Front-end code edit data:
┌──
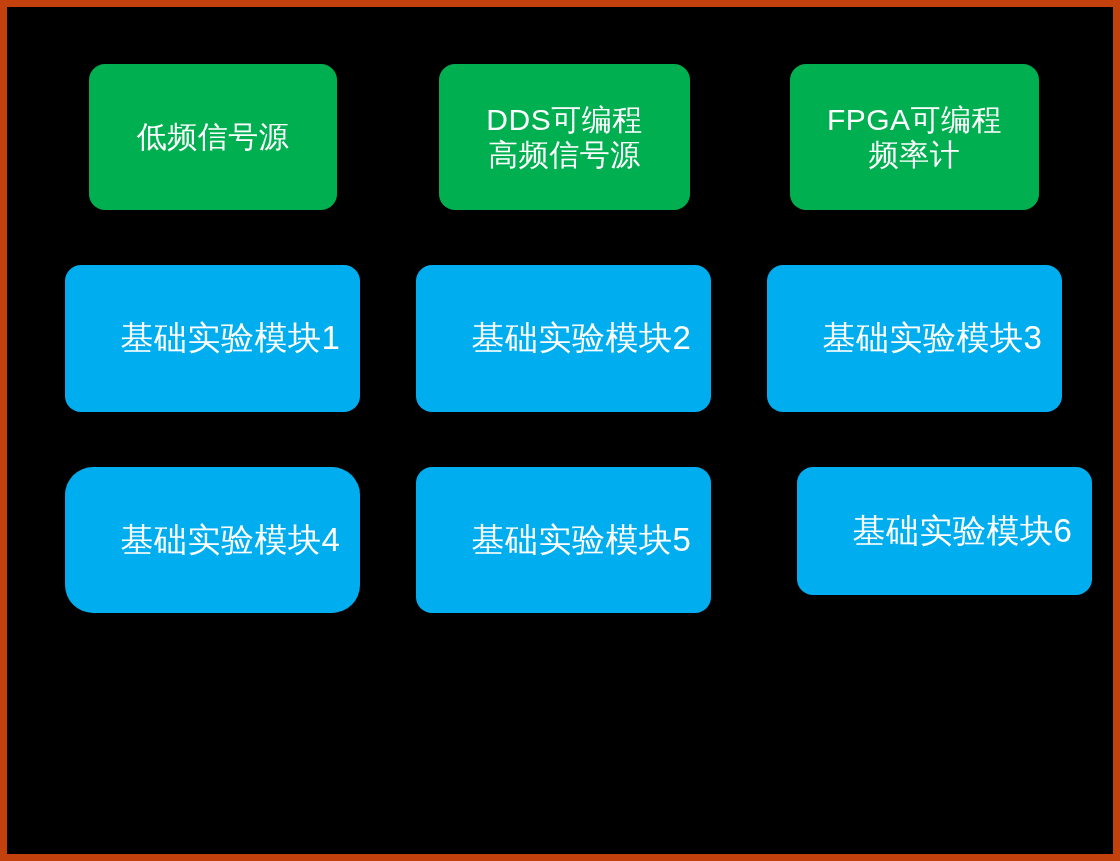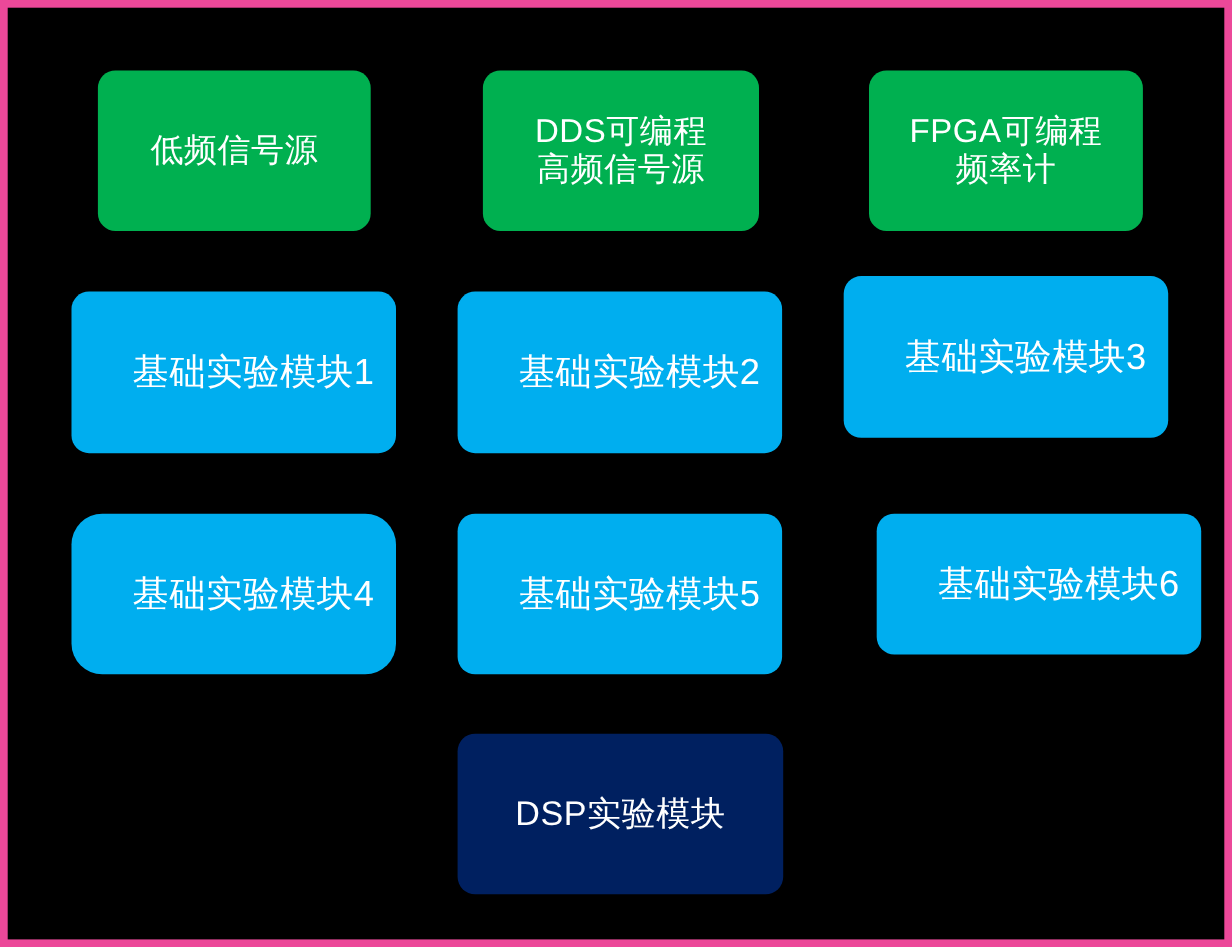--- a/index.html
+++ b/index.html
@@ -11,21 +11,21 @@
   body {
     font-family: "Liberation Sans", "DejaVu Sans", sans-serif;
   }
 
   #canvas {
     position: relative;
     width: 1120px;
     height: 861px;
     box-sizing: border-box;
     background: #000000;
-    border: 7px solid #ec4899;
+    border: 7px solid #c2410c;
     overflow: hidden;
   }
 
   .node {
     position: absolute;
     box-sizing: border-box;
     display: flex;
     align-items: center;
     justify-content: center;
     text-align: center;
@@ -55,21 +55,21 @@
   .node.dsp      { font-size: 31px; }
 
   
   #node-low-freq-source       { left: 82px;  top: 57px;  width: 248px; height: 146px; }
   #node-dds-high-freq-source  { left: 432px; top: 57px;  width: 251px; height: 146px; }
   #node-fpga-freq-counter     { left: 783px; top: 57px;  width: 249px; height: 146px; }
 
   
   #node-basic-module-1 { left: 58px;  top: 258px; width: 295px; height: 147px; }
   #node-basic-module-2 { left: 409px; top: 258px; width: 295px; height: 147px; }
-  #node-basic-module-3 { left: 760px; top: 244px; width: 295px; height: 147px; }
+  #node-basic-module-3 { left: 760px; top: 258px; width: 295px; height: 147px; }
 
   
   #node-basic-module-4 { left: 58px;  top: 460px; width: 295px; height: 146px; border-radius: 28px; }
   #node-basic-module-5 { left: 409px; top: 460px; width: 295px; height: 146px; }
   #node-basic-module-6 { left: 760px; top: 460px; width: 295px; height: 128px; margin-left: 30px; }
 
   
   #node-dsp-module { left: 409px; top: 660px; width: 296px; height: 146px; }
 </style>
 </head>
@@ -108,17 +108,14 @@
   </div>
 
   <div class="node basic" id="node-basic-module-5">
     <span class="label">基础实验模块5</span>
   </div>
 
   <div class="node basic" id="node-basic-module-6">
     <span class="label">基础实验模块6</span>
   </div>
 
-  <div class="node dsp" id="node-dsp-module">
-    <span class="label">DSP实验模块</span>
-  </div>
 
 </div>
 
 </body></html>

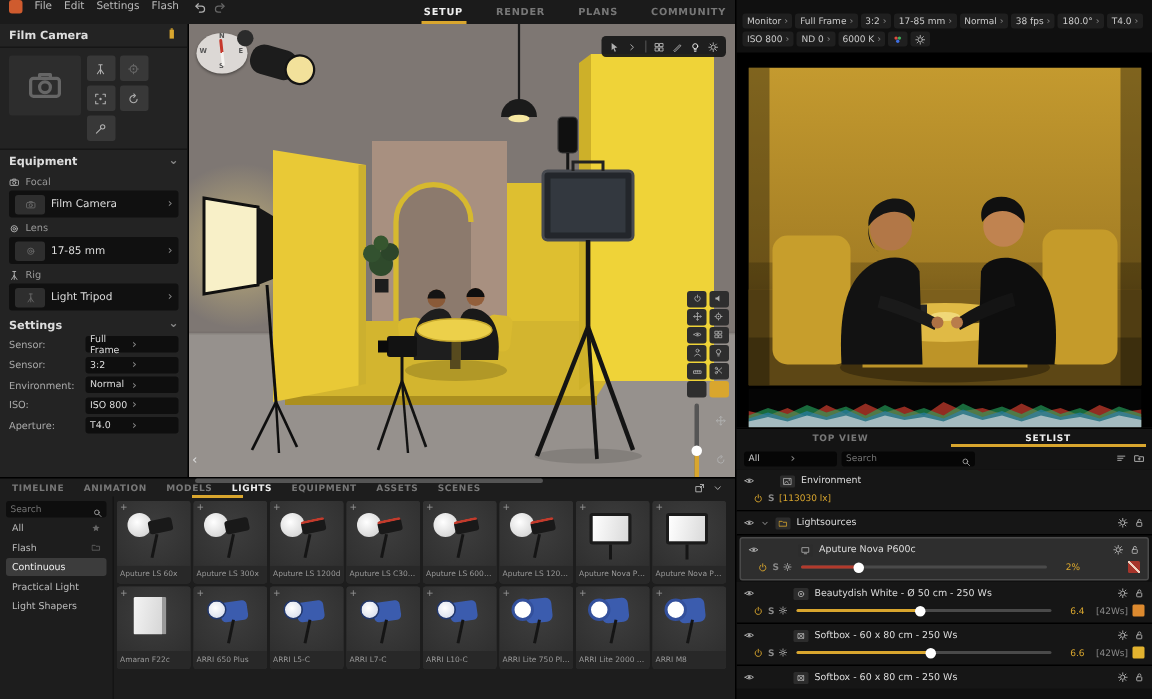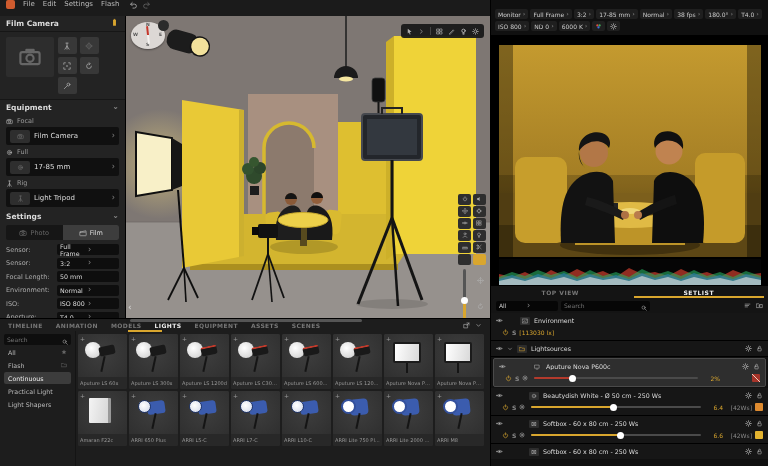--- a/index.html
+++ b/index.html
@@ -153,20 +153,26 @@
             <path d="M3.6 2.8 1.8 4.6 3.6 6.4"></path>
           </svg>
         </span>
         <span class="ic s9 dim">
           <svg viewBox="0 0 10 10">
             <path d="M8 4.6H4a2.2 2.2 0 0 0 0 4.4h1.6"></path>
             <path d="M6.4 2.8 8.2 4.6 6.4 6.4"></path>
           </svg>
         </span>
       </span>
+    <nav id="main-tabs">
+        <span class="main-tab active">SETUP</span>
+        <span class="main-tab">RENDER</span>
+        <span class="main-tab">PLANS</span>
+        <span class="main-tab">COMMUNITY</span>
+      </nav>
   </header>
 
   <aside id="left-panel">
     <div id="lp-head">
       <span id="lp-title">Film Camera</span>
       <span id="lp-batt"><span class="ic yel s9">
             <svg viewBox="0 0 10 10">
               <rect x="3.4" y="2" width="3.2" height="6.6" class="f"></rect>
               <rect x="4.2" y="1" width="1.6" height="1" class="f"></rect>
             </svg>
@@ -253,21 +259,21 @@
           <span class="grp-val">Film Camera</span>
           <span class="chev">›</span>
         </div>
         <div class="grp-label">
           <span class="ic s7">
             <svg viewBox="0 0 10 10">
               <circle cx="5" cy="5" r="3"></circle>
               <circle cx="5" cy="5" r="1.2"></circle>
             </svg>
           </span>
-          <span>Full</span>
+          <span>Lens</span>
         </div>
         <div class="grp-row">
           <div class="grp-thumb">
             <span class="ic s7 dim">
               <svg viewBox="0 0 10 10">
                 <circle cx="5" cy="5" r="3"></circle>
                 <circle cx="5" cy="5" r="1.2"></circle>
               </svg>
             </span>
           </div>
@@ -291,60 +297,33 @@
             </span>
           </div>
           <span class="grp-val">Light Tripod</span>
           <span class="chev">›</span>
         </div>
       </div>
     <div class="sec-head">
       <span>Settings</span>
       <span class="chev">⌄</span>
     </div>
-    <div id="mode-toggle">
-        <div class="mode-btn">
-          <span class="ic dim">
-            <svg viewBox="0 0 10 10">
-              <rect x="1" y="3" width="8" height="5" rx=".8"></rect>
-              <circle cx="5" cy="5.5" r="1.5"></circle>
-              <path d="M3.5 3V2h3v1"></path>
-            </svg>
-          </span>
-          <span>Photo</span>
-        </div>
-        <div class="mode-btn active">
-          <span class="ic">
-            <svg viewBox="0 0 10 10">
-              <rect x="1" y="4" width="8" height="4.4" rx=".6"></rect>
-              <path d="M1.2 3.8 8.6 2.2l.3 1.4"></path>
-            </svg>
-          </span>
-          <span>Film</span>
-        </div>
-      </div>
     <div id="set-rows">
         <div class="set-row">
           <span class="set-label">Sensor:</span>
           <div class="set-val">
             <span>Full Frame</span>
             <span class="chev">›</span>
           </div>
         </div>
         <div class="set-row">
           <span class="set-label">Sensor:</span>
           <div class="set-val">
             <span>3:2</span>
             <span class="chev">›</span>
-          </div>
-        </div>
-        <div class="set-row">
-          <span class="set-label">Focal Length:</span>
-          <div class="set-val">
-            <span>50 mm</span>
           </div>
         </div>
         <div class="set-row">
           <span class="set-label">Environment:</span>
           <div class="set-val">
             <span>Normal</span>
             <span class="chev">›</span>
           </div>
         </div>
         <div class="set-row">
└──
Images must not appear; print each record precisely as it reads.

--- a/index.html
+++ b/index.html
@@ -11,21 +11,21 @@
   body {
     font-family: "Liberation Sans", "DejaVu Sans", sans-serif;
   }
 
   #canvas {
     position: relative;
     width: 1120px;
     height: 861px;
     box-sizing: border-box;
     background: #000000;
-    border: 7px solid #ec4899;
+    border: 7px solid #c2410c;
     overflow: hidden;
   }
 
   .node {
     position: absolute;
     box-sizing: border-box;
     display: flex;
     align-items: center;
     justify-content: center;
     text-align: center;
@@ -55,21 +55,21 @@
   .node.dsp      { font-size: 31px; }
 
   
   #node-low-freq-source       { left: 82px;  top: 57px;  width: 248px; height: 146px; }
   #node-dds-high-freq-source  { left: 432px; top: 57px;  width: 251px; height: 146px; }
   #node-fpga-freq-counter     { left: 783px; top: 57px;  width: 249px; height: 146px; }
 
   
   #node-basic-module-1 { left: 58px;  top: 258px; width: 295px; height: 147px; }
   #node-basic-module-2 { left: 409px; top: 258px; width: 295px; height: 147px; }
-  #node-basic-module-3 { left: 760px; top: 244px; width: 295px; height: 147px; }
+  #node-basic-module-3 { left: 760px; top: 258px; width: 295px; height: 147px; }
 
   
   #node-basic-module-4 { left: 58px;  top: 460px; width: 295px; height: 146px; border-radius: 28px; }
   #node-basic-module-5 { left: 409px; top: 460px; width: 295px; height: 146px; }
   #node-basic-module-6 { left: 760px; top: 460px; width: 295px; height: 128px; margin-left: 30px; }
 
   
   #node-dsp-module { left: 409px; top: 660px; width: 296px; height: 146px; }
 </style>
 </head>
@@ -108,17 +108,14 @@
   </div>
 
   <div class="node basic" id="node-basic-module-5">
     <span class="label">基础实验模块5</span>
   </div>
 
   <div class="node basic" id="node-basic-module-6">
     <span class="label">基础实验模块6</span>
   </div>
 
-  <div class="node dsp" id="node-dsp-module">
-    <span class="label">DSP实验模块</span>
-  </div>
 
 </div>
 
 </body></html>

--- a/index.html
+++ b/index.html
@@ -153,20 +153,26 @@
             <path d="M3.6 2.8 1.8 4.6 3.6 6.4"></path>
           </svg>
         </span>
         <span class="ic s9 dim">
           <svg viewBox="0 0 10 10">
             <path d="M8 4.6H4a2.2 2.2 0 0 0 0 4.4h1.6"></path>
             <path d="M6.4 2.8 8.2 4.6 6.4 6.4"></path>
           </svg>
         </span>
       </span>
+    <nav id="main-tabs">
+        <span class="main-tab active">SETUP</span>
+        <span class="main-tab">RENDER</span>
+        <span class="main-tab">PLANS</span>
+        <span class="main-tab">COMMUNITY</span>
+      </nav>
   </header>
 
   <aside id="left-panel">
     <div id="lp-head">
       <span id="lp-title">Film Camera</span>
       <span id="lp-batt"><span class="ic yel s9">
             <svg viewBox="0 0 10 10">
               <rect x="3.4" y="2" width="3.2" height="6.6" class="f"></rect>
               <rect x="4.2" y="1" width="1.6" height="1" class="f"></rect>
             </svg>
@@ -253,21 +259,21 @@
           <span class="grp-val">Film Camera</span>
           <span class="chev">›</span>
         </div>
         <div class="grp-label">
           <span class="ic s7">
             <svg viewBox="0 0 10 10">
               <circle cx="5" cy="5" r="3"></circle>
               <circle cx="5" cy="5" r="1.2"></circle>
             </svg>
           </span>
-          <span>Full</span>
+          <span>Lens</span>
         </div>
         <div class="grp-row">
           <div class="grp-thumb">
             <span class="ic s7 dim">
               <svg viewBox="0 0 10 10">
                 <circle cx="5" cy="5" r="3"></circle>
                 <circle cx="5" cy="5" r="1.2"></circle>
               </svg>
             </span>
           </div>
@@ -291,60 +297,33 @@
             </span>
           </div>
           <span class="grp-val">Light Tripod</span>
           <span class="chev">›</span>
         </div>
       </div>
     <div class="sec-head">
       <span>Settings</span>
       <span class="chev">⌄</span>
     </div>
-    <div id="mode-toggle">
-        <div class="mode-btn">
-          <span class="ic dim">
-            <svg viewBox="0 0 10 10">
-              <rect x="1" y="3" width="8" height="5" rx=".8"></rect>
-              <circle cx="5" cy="5.5" r="1.5"></circle>
-              <path d="M3.5 3V2h3v1"></path>
-            </svg>
-          </span>
-          <span>Photo</span>
-        </div>
-        <div class="mode-btn active">
-          <span class="ic">
-            <svg viewBox="0 0 10 10">
-              <rect x="1" y="4" width="8" height="4.4" rx=".6"></rect>
-              <path d="M1.2 3.8 8.6 2.2l.3 1.4"></path>
-            </svg>
-          </span>
-          <span>Film</span>
-        </div>
-      </div>
     <div id="set-rows">
         <div class="set-row">
           <span class="set-label">Sensor:</span>
           <div class="set-val">
             <span>Full Frame</span>
             <span class="chev">›</span>
           </div>
         </div>
         <div class="set-row">
           <span class="set-label">Sensor:</span>
           <div class="set-val">
             <span>3:2</span>
             <span class="chev">›</span>
-          </div>
-        </div>
-        <div class="set-row">
-          <span class="set-label">Focal Length:</span>
-          <div class="set-val">
-            <span>50 mm</span>
           </div>
         </div>
         <div class="set-row">
           <span class="set-label">Environment:</span>
           <div class="set-val">
             <span>Normal</span>
             <span class="chev">›</span>
           </div>
         </div>
         <div class="set-row">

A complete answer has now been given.